The personal finance community enshrines the budget as the number one tool for frugal living, and it clearly works very well for lots of people. I, however, hate budgets. I am not a detail-oriented individual, and having to pay attention to every small transaction drives me crazy. More than that, budgeting makes me feel constrained and suffocated. Budgeting focuses on decreasing spending, but I think it is more satisfying to focus on increasing savings. Therefore, I wanted to write about a different strategy that has worked very well for me: the savings ratchet. I think that others like me are out there, and the ratchet could be useful to them, too.
The concept of the ratchet has two simple rules:
1) Every month, you incrementally increase deductions from your income
2) You put these deductions in an inaccessible, invisible place
The result of the ratchet is that you slowly increase your savings rate without having to explicitly budget. If you aren't yet maxing out 401k/IRAs, increasing contributions to these accounts is optimal because it makes the ratchet ironclad. You can't get that money back without serious consequences. After that, Vanguard or any institution not linked to your primary bank works. You end up having to make choices about what is important and, based on those choices, cut spending. An additional benefit is that the change in any given month is pretty small, which makes it much easier to stick to the plan. Throughout the process you never have to try and hit some arbitrary spending goal in whatever category.
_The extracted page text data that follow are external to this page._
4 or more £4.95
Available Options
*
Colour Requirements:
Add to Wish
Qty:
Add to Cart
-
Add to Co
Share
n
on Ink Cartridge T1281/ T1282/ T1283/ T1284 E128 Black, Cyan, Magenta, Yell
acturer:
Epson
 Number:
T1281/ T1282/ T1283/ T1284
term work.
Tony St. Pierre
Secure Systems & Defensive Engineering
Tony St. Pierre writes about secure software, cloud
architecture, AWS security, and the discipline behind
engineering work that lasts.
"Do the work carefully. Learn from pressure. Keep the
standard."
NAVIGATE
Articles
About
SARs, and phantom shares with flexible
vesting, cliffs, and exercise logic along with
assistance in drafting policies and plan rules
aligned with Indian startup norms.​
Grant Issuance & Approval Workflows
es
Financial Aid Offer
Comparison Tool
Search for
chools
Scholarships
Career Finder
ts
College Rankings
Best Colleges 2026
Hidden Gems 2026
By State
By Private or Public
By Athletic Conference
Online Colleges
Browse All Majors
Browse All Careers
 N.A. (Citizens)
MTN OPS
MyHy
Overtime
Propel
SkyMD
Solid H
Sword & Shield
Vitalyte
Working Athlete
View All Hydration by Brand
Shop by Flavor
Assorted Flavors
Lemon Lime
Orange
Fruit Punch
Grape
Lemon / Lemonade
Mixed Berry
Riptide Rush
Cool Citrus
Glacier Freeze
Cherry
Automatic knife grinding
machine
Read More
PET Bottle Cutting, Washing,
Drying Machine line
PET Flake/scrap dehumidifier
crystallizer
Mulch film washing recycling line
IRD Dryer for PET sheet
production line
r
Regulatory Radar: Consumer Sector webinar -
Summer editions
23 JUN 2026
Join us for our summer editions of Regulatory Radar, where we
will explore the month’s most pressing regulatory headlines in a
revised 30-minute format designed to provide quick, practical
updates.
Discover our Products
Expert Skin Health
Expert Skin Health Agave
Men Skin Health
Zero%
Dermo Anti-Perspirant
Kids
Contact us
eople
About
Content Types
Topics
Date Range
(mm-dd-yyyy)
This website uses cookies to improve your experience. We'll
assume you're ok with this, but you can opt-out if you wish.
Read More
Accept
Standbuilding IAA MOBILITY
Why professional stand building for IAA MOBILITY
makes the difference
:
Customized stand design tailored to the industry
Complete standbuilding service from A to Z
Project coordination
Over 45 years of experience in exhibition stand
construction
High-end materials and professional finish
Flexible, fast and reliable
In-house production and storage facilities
I targeted a savings rate of 50%, from 10%. I applied the ratchet over one year, increasing my savings rate ~5% per month. It worked, and I now save about 50% of my take home pay. To make the ratchet work, I find it useful to also save some additional cash each month in an easily accessible place. This helps smooth out bumps, and serves as its own mini-goal (e.g. make that extra amount grow to 5k and then shuffle it off to Vanguard and repeat).
Anyway, I realize that everyone here already has their own successful strategy, but I thought I would share mine and see if it provoked any discussion.